Ribletstruktur der Beschichtung unter dem Rasterelektronenmikroskop | Foto: Fraunhofer IFAM
Dem Haifisch abgeschaut: Eine Strukturbeschichtung für Schiffsrümpfe
Am Fraunhofer-Institut IFAM in Bremen arbeitet man schon seit einiger Zeit an bionisch inspirierten Beschichtungssystemen. Darunter ein System, das die feine Hautstruktur der agilen Haifische nachempfindet. Die Ribletstruktur soll Oberflächen, also das Unterwasserrumpf von Schiffen, geschmeidiger durch die Meere gleiten lassen.

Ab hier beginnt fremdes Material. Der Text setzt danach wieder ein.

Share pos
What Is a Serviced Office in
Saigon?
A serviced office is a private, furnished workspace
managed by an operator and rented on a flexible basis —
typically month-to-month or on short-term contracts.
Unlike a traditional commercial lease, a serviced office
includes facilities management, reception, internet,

Jetzt hat eine realistische Untersuchung diese These bestätigt. Im Hydrodynamik- und Kavitationstunnel der Hamburgischen Schiffbau-Versuchsanstalt (HSVA) testete man einen acht Meter langen, torpedoförmigen Körper bei Anströmgeschwindigkeiten bis zehn Meter pro Sekunde. Zunächst wurde der Körper mit glatter, dann mit strukturierter Oberfläche getestet. Dabei ergab sich eine Reduzierung des Reibungswiderstandes um fünf Prozent durch die Riblets – was im Großmaßstab entweder die Drosselung der Maschinen erlauben würde oder das Fahren höherer Geschwindigkeiten.
Ein Projektkonsortium aus IFAM, einer Reederei und Industriepartnern ist nun dabei, die Struktur in ein praxistaugliches Beschichtungssystem zu überführen. Dazu gehört beispielsweise auch die Integration eines Anti-Fouling-Konzeptes, das den effektmindernden Bewuchs durch Muscheln verhindert.